The deputy prime minister is dismissing an official report estimating billions could be lost by halting offshore oil and gas exploration as flimsy.
Legislation was introduced to Parliament yesterday despite the Ministry of Business, Innovation and Employment (MBIE) warning the move could cost the country billions of dollars in lost tax and royalty revenue.
The ministry analysis estimated a cost to New Zealand of $7.9 billion in lost tax revenue between 2027 and 2050, but noted that would depend on future oil prices and interest rates.
It also cautioned that the ban could potentially increase global greenhouse emissions.
"The transfer of production to other countries that have higher emissions footprints may result in an increase in global greenhouse gas emissions, although the timing and scale of this impact are uncertain," officials said.
Acting Prime Minister Winston Peters told Morning Report MBIE's analysis is flimsy.
"If NASA had have got their calculations in any way like this, Neil Armstrong would be still flying around trying to find the moon. This is a very, very bad piece of so-called analytical work."
He said the government's decision wasn't based on the data but its calculations for where it wants to take its economic and carbon footprint in the next 20-30 years.
"It's not the first time governments have been subject to officials getting it dramatically wrong."
He said this policy ends the reliance on this industry while preparing new plans for the future to decrease the reliance on fossil fuels.
Using fossil fuels less will lower emissions, he said.
Energy and Resources Minister Megan Woods told Morning Report the government has to start planning for communities which have been reliant on fossil fuel exploration to move to new sources of income and jobs.
Ms Woods said there is uncertainty over the figure and the effect on emissions.
Governments do not always agree with advice from their officials, she added.
"We are keeping and honouring all the existing exploration permits that will see drilling potentially until the 2060s," she said. "But what we have to be doing is planning for those communities that rely on fossil fuels as their source of revenue and jobs.
"We are not a government that is prepared to cross our fingers and hope for the best. We know that we need to start that long-term transition planning now and that is exactly what we're doing."
The report acknowledges it has not been able to take account of technological changes here and in other countries which will reduce emissions and dependence on oil and gas, she said.
"All the evidence is pointing to the fact the Chinese have peaked their emissions ahead of their Paris targets.

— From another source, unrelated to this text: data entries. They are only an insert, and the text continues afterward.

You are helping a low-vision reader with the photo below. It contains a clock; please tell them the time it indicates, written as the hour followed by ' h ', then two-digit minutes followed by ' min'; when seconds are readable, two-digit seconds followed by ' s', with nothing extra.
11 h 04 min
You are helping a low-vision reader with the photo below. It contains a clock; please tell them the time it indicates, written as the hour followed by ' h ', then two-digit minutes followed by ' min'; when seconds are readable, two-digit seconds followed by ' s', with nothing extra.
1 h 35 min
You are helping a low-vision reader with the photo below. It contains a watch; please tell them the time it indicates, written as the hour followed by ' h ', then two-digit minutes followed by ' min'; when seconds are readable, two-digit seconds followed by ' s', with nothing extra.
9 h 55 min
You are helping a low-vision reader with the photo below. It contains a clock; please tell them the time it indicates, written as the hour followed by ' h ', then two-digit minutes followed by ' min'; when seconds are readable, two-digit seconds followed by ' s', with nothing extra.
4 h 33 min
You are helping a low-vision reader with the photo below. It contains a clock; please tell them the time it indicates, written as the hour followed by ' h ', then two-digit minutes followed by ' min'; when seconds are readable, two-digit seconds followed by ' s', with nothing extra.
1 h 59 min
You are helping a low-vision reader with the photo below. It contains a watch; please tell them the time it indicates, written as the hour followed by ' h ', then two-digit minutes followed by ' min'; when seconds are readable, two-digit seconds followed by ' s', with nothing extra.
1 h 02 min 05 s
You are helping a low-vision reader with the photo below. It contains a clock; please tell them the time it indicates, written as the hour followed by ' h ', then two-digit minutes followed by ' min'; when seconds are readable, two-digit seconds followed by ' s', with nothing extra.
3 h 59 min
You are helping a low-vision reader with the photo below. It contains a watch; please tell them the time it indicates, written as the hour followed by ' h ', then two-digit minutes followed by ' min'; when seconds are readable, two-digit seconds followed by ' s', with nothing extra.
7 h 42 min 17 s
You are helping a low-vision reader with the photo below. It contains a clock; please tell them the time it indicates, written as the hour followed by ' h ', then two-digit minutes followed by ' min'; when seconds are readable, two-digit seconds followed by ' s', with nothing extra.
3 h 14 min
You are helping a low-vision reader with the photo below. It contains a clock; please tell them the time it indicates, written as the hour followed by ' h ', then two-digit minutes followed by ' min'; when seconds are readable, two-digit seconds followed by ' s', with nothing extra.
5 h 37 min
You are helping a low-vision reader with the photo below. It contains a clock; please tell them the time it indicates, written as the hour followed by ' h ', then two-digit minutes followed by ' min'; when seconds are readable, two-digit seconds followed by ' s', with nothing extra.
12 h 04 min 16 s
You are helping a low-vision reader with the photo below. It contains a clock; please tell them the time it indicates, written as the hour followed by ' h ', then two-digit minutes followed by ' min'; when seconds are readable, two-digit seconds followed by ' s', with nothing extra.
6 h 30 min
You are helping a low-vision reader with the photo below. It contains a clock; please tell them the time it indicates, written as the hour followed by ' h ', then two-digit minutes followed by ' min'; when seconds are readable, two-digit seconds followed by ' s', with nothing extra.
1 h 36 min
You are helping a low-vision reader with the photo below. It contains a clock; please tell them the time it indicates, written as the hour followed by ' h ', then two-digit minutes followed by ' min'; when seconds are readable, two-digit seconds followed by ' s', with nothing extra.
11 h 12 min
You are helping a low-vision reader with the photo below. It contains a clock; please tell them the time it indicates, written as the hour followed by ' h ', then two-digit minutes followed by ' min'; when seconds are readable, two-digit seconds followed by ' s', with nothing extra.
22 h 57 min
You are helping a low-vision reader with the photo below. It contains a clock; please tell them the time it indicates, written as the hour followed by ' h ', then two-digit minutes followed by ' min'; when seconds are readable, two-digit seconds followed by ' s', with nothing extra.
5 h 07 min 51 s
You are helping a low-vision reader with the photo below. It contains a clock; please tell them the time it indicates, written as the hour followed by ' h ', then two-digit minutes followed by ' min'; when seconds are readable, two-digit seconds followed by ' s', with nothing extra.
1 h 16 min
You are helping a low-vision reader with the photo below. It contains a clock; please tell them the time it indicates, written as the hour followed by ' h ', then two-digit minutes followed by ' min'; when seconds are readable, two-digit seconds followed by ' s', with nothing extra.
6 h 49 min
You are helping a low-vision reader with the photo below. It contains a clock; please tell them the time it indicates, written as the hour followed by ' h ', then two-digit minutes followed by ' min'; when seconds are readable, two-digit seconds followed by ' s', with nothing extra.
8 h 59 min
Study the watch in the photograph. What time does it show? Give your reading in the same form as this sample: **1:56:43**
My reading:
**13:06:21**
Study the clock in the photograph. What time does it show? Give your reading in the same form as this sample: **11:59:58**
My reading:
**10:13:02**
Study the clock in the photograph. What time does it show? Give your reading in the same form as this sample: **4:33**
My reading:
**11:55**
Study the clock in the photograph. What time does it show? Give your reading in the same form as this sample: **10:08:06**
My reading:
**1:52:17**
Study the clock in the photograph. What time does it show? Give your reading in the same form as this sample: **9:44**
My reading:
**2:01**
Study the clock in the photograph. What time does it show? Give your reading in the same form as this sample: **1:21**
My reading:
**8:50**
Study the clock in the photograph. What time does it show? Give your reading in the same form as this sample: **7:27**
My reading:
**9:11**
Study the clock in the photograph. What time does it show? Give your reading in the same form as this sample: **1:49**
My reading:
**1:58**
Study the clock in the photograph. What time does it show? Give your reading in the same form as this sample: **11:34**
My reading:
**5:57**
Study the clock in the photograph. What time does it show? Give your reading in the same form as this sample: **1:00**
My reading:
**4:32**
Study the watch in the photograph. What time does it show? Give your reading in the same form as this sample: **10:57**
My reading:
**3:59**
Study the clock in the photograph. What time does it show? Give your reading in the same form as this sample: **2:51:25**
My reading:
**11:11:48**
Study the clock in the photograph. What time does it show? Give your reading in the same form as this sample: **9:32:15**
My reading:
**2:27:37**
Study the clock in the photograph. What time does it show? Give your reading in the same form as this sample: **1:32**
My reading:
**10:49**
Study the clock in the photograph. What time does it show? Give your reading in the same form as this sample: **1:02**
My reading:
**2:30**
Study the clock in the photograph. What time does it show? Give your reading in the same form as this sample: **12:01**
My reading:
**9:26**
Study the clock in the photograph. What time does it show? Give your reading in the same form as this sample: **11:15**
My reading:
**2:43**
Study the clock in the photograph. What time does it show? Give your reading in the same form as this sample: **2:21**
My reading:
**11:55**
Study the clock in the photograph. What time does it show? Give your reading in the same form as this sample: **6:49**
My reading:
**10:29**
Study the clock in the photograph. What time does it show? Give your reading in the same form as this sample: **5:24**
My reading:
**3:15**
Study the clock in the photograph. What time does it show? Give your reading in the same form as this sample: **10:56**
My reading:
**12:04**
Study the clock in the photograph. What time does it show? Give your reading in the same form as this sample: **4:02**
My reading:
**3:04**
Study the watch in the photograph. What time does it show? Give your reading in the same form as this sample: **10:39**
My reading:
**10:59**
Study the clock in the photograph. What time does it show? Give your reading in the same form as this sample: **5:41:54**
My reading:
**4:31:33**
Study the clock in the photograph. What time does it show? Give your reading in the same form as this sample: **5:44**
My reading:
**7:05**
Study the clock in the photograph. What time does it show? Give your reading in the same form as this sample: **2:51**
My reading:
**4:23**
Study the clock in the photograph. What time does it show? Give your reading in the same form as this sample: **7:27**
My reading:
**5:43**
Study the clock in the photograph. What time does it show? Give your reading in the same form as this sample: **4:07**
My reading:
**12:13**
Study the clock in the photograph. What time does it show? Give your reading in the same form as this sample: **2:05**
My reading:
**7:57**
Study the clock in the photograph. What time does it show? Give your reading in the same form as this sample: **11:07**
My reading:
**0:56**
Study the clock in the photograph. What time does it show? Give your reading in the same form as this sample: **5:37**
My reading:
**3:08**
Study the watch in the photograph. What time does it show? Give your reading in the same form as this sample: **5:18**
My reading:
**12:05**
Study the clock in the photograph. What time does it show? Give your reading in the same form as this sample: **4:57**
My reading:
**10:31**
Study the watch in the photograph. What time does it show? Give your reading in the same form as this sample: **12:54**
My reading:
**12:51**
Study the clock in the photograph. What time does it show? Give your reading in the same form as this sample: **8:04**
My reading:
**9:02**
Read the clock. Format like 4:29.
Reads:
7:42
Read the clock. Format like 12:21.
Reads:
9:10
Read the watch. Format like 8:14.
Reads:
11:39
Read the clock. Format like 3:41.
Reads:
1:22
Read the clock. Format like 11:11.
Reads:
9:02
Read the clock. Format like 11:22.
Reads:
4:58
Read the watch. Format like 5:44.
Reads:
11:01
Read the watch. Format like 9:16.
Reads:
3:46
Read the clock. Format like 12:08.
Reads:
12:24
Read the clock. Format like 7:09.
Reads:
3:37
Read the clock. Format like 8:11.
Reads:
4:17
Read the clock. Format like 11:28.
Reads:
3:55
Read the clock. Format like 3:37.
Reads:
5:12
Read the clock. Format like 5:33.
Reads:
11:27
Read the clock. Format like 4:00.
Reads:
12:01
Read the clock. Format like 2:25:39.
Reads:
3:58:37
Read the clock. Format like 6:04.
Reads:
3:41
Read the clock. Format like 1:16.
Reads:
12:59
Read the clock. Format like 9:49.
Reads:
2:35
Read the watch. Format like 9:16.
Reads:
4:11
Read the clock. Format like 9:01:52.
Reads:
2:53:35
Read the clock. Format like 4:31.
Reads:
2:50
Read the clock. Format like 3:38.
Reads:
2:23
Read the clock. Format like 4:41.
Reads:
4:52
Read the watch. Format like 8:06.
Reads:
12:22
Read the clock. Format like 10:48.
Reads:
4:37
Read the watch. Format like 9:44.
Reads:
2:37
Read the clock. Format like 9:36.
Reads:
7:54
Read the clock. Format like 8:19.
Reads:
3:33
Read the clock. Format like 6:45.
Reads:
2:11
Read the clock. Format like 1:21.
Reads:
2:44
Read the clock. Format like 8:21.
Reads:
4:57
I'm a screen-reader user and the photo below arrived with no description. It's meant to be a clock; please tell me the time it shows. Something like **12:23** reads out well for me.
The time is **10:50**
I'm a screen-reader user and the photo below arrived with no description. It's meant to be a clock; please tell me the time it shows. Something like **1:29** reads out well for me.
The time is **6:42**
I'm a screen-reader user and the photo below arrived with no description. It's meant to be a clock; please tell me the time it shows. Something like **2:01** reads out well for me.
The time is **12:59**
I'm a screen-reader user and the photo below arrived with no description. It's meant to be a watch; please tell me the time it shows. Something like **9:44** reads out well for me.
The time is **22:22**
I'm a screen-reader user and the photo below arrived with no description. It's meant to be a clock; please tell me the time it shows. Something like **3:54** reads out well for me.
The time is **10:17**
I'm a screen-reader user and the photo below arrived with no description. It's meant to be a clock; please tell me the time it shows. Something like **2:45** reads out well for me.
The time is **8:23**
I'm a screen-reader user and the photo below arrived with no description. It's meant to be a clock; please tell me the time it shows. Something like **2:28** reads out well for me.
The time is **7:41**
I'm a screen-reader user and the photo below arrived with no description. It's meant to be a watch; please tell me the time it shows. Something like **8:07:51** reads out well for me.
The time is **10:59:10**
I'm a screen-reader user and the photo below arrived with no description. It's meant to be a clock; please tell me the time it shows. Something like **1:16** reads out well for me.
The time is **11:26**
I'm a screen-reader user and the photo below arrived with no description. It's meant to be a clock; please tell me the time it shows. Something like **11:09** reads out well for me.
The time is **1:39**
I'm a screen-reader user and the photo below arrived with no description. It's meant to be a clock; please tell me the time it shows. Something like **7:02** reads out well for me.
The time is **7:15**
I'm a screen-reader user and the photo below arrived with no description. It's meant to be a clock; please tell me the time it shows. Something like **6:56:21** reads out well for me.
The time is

I was in China last week - the speed at which that economy is decarbonising and looking to renewables is phenomenal."
Petroleum Exploration and Production Association of New Zealand CEO Cameron Madgwick said the decision is clearly a political one and the numbers are "pretty robust".
"Some of the ranges in the report are up to $23 billion ... that was the equivalent of employing 5000 more nurses and 5000 more teachers for 35 years. These are significant sums of money that New Zealand is going to miss out on.
"Whichever way you look at it, whether it's the midpoint $7.9 billion, the $23.5 billion highpoint, or the $1 billion low point, these are lost revenues for New Zealand, and New Zealanders, that will need to be found somewhere else," he said.
To reduce emissions you need to reduce the demand, he said.
"One of our very large users of gas in New Zealand creates methanol and they use gas to do that," he said. "The next most logical producer of methanol globally, which is a growing commodity, is from China using coal. Coal has twice the emissions of gas. This is simple science.
"It's time for an urgent reconsideration of this. This was clearly a political decision made without the benefit of any robust science or evidence. That's now clearly available from their own trusted officials."
The National Party said the decision to go ahead with a ban is "appalling".
National leader Simon Bridges said estimates of the economic loss to New Zealand due to the government's new approach on oil and gas were greatly underestimated.
He said even taking the midpoint of $8 billion was not looking at the whole picture.
"So in fact in terms of jobs, in terms of growth and profits, we're actually talking about tens and tens of billions that are lost to us. And there comes a point in time, if you do things like that, and if you haven't got other things happening, it has a real affect on our country, on how we go and the prosperity that we have."
Mr Bridges said in light of the economic damage this policy would cause, he was urging the government to reconsider.